Scientists Search for Soldiers' Sixth Sense

August 17, 2009
By Rita Boland


Dr. Jennifer Murphy, IED-2 program manager and research psychologist with the Army Research Institute,
demonstrates one of the tests her joint team of researchers used to determine the characteristics of troops who might have exceptional abilities at detecting improved explosive devices (IEDs).

Effort attempts to identify predictors of ability to find deadly exploding threats.

Researchers from military laboratories are studying the human element in detecting explosive devices, trying to determine if certain people have an instinct for locating the weapons and, if so, what characteristics they share. The results add another piece to the puzzle in the Defense Department’s efforts to counter improvised explosive devices. The work already has uncovered certain facets of information that military commanders can use to identify troops with innate abilities or to train warfighters in specific skills.

The Joint Improvised Explosive Device Defeat Organization (JIEDDO) initiated and funded the exploratory science and technology project after the Defense Department began to suspect that some troops had a knack for finding improvised explosive devices (IEDs). To explore that idea and find out if experts could identify the characteristics of those individuals and then train troops, JIEDDO began the IED-2 program. The name evolved from the title: identifying experts in detection—or IED—of IEDs.

The effort is led by Program Manager Dr. Jennifer Murphy, a research psychologist with the Army Research Institute. The team includes more than 20 government and contractor personnel, most of whom have or are working toward their doctorate in various human performance fields. The institute collaborated with partners such as the Army and Air Force research laboratories, which became involved after JIEDDO senior leadership addressed the issue in an open forum.

Dr. Steve Burnett, research psychologist and IED-2 program integrator at JIEDDO, says the laboratories were the organizations most interested in assisting with the work. After taking on the project, they found other help they needed. “It’s one of those rare collaborative efforts where a lot of different labs and a lot of different scientists are tackling a tough problem,” Burnett explains. He adds that his organization offered the researchers flexibility to seek outside collaboration that laboratory-sponsored projects can prohibit.

In addition to its other efforts in the project, JIEDDO personnel helped manage expectations of the outcome. Burnett explains that JIEDDO did expect to find certain characteristics of individuals in the battle environment that identified them as better suited to guiding groups through areas filled with explosives. According to him, during the Vietnam War certain troops emerged as more skilled at leading than others. Burnett’s organization believed there could be a way to evaluate that human capability but was unsure if the test could be validated as truly helpful in assisting the counter-IED fight.

Burnett states that researchers worked to determine if there were some identifiable characteristics that the military could learn about and then impart to troops. Positive findings would allow the military to equip soldiers with cognitive information and awareness to improve survivability, in addition to the gear and technology they already employ. The big win for the project would be finding abilities to detect IEDs, then being able to train troops in those skills, and the real applicability of study findings would be in a training capacity that offers warfighters another advantage on the battlefield. “You empower the warfighter through knowledge and information versus having to create a device that protects them,” Burnett explains. 

Unlike other efforts to safeguard against IEDs, this one aims to develop natural, innate human processes, not to create technologies to defeat the devices. “I think that it gets past typical solutions to a very complex problem [and] now starts to incorporate human factors characteristics,” Burnett says. “All technology has a human in the system somewhere. This is a study that really gets at those human capabilities.” Exploring every possible method to counter IEDs is important to the military because the enemy continues to use them effectively against U.S. forces and others. In addition to the numerous devices detonating in Iraq and Afghanistan, approximately 300 IEDs go off each month in other parts of the world.

▶ **Dataset**
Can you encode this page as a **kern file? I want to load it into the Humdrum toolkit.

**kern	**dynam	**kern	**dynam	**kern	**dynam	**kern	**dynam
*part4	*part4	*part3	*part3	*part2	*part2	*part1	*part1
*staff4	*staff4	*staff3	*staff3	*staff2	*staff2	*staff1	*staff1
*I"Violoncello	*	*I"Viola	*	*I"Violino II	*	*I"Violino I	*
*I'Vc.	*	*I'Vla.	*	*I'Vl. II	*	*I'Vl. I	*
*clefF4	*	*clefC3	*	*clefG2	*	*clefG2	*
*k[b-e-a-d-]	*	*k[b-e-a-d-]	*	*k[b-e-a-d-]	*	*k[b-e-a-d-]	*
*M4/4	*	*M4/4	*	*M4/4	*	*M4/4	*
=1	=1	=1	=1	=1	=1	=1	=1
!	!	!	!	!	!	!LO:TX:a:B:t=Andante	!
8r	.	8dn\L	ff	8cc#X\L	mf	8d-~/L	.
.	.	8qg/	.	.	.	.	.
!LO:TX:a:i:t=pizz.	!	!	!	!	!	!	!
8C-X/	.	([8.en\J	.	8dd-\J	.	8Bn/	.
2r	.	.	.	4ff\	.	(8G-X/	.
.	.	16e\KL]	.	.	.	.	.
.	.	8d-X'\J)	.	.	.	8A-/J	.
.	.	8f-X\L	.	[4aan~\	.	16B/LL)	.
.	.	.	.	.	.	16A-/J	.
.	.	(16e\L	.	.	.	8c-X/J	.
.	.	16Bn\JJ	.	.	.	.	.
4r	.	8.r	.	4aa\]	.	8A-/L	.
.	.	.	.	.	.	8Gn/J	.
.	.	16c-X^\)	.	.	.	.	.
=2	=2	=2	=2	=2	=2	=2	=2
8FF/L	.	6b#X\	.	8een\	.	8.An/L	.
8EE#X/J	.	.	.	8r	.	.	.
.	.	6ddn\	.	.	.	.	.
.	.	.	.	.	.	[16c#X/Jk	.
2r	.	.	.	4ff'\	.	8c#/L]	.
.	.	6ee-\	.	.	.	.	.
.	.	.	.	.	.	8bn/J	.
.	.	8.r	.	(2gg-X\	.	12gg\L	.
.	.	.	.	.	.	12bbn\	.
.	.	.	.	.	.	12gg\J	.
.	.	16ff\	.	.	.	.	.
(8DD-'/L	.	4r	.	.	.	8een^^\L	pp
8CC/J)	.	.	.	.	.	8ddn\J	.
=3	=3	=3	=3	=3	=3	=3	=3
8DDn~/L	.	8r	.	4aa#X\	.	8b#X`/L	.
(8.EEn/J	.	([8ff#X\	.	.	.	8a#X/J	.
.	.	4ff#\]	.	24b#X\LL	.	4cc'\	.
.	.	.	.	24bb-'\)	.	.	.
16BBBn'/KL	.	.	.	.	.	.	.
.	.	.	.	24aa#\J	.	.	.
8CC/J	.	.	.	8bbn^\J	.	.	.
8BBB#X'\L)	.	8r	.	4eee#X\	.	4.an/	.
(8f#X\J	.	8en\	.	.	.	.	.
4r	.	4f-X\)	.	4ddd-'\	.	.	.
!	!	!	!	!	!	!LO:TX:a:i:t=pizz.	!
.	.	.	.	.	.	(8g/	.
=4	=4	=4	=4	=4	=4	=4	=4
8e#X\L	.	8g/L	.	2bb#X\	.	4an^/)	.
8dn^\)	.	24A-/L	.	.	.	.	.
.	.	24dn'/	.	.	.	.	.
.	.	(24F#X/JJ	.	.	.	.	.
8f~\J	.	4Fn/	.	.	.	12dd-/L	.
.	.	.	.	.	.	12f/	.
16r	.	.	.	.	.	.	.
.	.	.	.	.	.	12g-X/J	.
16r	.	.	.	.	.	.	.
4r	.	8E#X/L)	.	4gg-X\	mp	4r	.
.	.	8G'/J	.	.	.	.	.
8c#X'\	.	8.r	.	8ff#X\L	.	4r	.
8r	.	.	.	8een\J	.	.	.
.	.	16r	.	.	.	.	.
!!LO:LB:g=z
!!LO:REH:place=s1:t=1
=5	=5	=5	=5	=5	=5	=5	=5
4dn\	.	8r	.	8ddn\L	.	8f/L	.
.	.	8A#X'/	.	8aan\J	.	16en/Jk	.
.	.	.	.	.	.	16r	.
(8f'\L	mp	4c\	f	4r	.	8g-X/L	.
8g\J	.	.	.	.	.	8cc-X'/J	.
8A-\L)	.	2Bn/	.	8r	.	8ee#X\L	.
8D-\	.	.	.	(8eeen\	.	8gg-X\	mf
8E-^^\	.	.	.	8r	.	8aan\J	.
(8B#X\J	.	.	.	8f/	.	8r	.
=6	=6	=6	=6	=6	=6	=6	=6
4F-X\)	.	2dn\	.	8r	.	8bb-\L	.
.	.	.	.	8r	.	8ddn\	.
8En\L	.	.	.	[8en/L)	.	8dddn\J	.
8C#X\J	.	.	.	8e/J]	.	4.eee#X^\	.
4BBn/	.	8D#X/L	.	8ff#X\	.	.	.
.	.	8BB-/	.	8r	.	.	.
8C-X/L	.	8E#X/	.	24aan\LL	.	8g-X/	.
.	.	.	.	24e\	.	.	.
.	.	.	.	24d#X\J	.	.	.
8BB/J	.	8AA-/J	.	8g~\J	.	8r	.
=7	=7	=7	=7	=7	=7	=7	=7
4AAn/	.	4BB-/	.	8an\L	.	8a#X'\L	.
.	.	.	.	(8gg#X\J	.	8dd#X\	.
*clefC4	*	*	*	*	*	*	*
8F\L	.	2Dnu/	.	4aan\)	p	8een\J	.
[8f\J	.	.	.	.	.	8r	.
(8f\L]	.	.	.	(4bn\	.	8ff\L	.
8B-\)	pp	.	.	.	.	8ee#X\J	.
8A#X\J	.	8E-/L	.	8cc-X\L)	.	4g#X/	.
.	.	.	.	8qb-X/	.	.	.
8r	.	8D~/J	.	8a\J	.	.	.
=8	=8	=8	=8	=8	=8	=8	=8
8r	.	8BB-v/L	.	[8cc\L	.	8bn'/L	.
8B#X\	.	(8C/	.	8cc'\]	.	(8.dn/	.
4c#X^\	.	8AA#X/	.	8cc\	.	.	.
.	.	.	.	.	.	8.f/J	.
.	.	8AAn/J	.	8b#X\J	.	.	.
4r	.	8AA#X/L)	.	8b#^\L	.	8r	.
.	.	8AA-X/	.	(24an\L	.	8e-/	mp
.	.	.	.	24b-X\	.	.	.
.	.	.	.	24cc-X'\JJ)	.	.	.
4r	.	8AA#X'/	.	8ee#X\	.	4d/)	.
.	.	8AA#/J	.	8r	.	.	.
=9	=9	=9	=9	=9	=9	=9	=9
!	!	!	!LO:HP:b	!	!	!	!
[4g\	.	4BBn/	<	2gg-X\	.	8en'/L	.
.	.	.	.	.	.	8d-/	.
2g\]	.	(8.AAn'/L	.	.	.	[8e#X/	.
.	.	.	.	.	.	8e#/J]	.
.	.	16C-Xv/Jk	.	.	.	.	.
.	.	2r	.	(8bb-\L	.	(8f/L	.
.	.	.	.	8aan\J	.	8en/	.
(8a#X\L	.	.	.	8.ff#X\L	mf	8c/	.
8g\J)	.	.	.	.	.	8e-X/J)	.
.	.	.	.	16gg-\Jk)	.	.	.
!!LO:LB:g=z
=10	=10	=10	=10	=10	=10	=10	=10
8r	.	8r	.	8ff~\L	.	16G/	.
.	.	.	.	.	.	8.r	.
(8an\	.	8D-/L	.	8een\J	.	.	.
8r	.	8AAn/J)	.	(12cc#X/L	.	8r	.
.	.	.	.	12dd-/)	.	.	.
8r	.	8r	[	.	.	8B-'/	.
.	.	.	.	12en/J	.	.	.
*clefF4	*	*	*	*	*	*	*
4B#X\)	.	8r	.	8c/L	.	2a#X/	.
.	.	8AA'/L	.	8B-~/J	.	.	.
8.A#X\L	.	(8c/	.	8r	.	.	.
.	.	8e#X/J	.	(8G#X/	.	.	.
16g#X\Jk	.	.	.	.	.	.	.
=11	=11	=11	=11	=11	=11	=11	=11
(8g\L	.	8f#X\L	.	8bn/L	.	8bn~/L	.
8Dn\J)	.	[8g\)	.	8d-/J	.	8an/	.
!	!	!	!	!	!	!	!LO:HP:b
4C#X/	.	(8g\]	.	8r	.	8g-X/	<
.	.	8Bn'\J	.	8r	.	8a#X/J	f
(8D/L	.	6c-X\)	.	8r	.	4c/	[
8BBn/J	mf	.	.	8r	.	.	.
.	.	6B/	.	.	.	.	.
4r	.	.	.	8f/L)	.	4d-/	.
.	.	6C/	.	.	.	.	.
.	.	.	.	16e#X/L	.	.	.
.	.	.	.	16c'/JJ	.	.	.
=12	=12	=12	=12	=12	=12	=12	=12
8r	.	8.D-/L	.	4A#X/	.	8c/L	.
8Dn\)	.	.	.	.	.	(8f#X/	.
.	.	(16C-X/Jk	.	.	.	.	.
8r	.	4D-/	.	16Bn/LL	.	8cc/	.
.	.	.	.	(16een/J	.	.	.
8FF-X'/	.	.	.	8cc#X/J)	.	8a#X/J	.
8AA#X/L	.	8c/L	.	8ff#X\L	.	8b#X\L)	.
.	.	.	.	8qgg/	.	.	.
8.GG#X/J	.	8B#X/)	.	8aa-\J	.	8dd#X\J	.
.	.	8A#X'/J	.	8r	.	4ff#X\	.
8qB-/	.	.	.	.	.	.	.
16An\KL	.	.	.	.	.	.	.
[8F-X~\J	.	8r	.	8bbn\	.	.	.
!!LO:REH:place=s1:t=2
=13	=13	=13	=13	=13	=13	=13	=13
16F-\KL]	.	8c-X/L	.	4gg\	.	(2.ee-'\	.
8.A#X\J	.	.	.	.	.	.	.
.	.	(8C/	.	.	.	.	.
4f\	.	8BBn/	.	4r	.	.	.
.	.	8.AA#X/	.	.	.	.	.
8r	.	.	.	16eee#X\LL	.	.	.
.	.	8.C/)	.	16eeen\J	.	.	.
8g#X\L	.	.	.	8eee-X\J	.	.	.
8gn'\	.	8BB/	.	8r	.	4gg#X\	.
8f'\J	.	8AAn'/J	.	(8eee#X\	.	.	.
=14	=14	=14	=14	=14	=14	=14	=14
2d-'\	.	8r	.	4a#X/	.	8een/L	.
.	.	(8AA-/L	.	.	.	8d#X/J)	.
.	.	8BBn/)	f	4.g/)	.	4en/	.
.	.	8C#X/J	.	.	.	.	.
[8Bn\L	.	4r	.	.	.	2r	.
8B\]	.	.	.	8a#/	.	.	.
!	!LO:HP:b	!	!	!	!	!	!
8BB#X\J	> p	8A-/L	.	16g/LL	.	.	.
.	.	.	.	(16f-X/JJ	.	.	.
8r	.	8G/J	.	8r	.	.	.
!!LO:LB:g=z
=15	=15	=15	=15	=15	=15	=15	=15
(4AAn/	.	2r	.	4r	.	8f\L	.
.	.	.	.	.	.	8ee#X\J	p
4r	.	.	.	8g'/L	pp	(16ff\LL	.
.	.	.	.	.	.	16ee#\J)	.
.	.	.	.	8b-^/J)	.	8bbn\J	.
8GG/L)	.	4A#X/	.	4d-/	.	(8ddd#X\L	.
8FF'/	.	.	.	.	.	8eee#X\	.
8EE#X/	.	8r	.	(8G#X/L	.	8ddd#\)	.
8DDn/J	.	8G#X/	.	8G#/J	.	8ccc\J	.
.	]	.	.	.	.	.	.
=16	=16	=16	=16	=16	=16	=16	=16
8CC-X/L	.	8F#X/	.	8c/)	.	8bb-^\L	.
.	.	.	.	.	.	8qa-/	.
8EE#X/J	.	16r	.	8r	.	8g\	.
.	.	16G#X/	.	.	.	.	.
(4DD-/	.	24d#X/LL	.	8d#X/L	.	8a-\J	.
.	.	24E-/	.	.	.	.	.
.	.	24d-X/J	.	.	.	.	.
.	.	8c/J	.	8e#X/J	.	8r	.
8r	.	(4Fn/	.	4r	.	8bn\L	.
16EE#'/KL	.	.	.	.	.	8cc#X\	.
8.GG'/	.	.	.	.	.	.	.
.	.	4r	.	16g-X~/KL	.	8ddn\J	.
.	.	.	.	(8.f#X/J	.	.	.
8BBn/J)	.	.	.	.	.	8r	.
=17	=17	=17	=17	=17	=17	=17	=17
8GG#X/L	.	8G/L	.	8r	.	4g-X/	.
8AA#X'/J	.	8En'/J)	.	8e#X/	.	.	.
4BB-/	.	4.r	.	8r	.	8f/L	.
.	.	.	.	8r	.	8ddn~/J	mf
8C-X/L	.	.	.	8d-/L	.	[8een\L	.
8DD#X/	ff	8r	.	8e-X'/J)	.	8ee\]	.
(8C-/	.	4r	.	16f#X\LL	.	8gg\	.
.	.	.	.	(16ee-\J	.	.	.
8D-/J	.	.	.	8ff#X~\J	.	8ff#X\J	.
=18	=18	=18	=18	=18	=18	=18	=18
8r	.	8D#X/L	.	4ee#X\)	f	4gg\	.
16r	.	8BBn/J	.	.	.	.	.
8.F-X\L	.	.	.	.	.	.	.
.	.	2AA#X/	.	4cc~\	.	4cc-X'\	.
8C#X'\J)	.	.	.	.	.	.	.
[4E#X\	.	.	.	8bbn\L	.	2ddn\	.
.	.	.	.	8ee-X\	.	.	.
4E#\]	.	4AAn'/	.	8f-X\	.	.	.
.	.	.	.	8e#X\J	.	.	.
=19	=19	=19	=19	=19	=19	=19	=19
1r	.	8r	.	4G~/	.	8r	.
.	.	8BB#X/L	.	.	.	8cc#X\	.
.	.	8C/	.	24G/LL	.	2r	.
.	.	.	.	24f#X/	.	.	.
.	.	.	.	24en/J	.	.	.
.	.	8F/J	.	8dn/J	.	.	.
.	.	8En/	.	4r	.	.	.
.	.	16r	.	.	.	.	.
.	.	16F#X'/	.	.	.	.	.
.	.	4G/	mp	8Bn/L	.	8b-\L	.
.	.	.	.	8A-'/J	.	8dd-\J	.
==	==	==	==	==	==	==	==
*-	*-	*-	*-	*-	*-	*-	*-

▶ **Directions for this task**
Would you quote the article on detecting IEDs from "The Joint Improvised" to "detection—or IED—of IEDs."? The records aren't needed here.

▶ **Written answer**
The Joint Improvised Explosive Device Defeat Organization (JIEDDO) initiated and funded the exploratory science and technology project after the Defense Department began to suspect that some troops had a knack for finding improvised explosive devices (IEDs). To explore that idea and find out if experts could identify the characteristics of those individuals and then train troops, JIEDDO began the IED-2 program. The name evolved from the title: identifying experts in detection—or IED—of IEDs.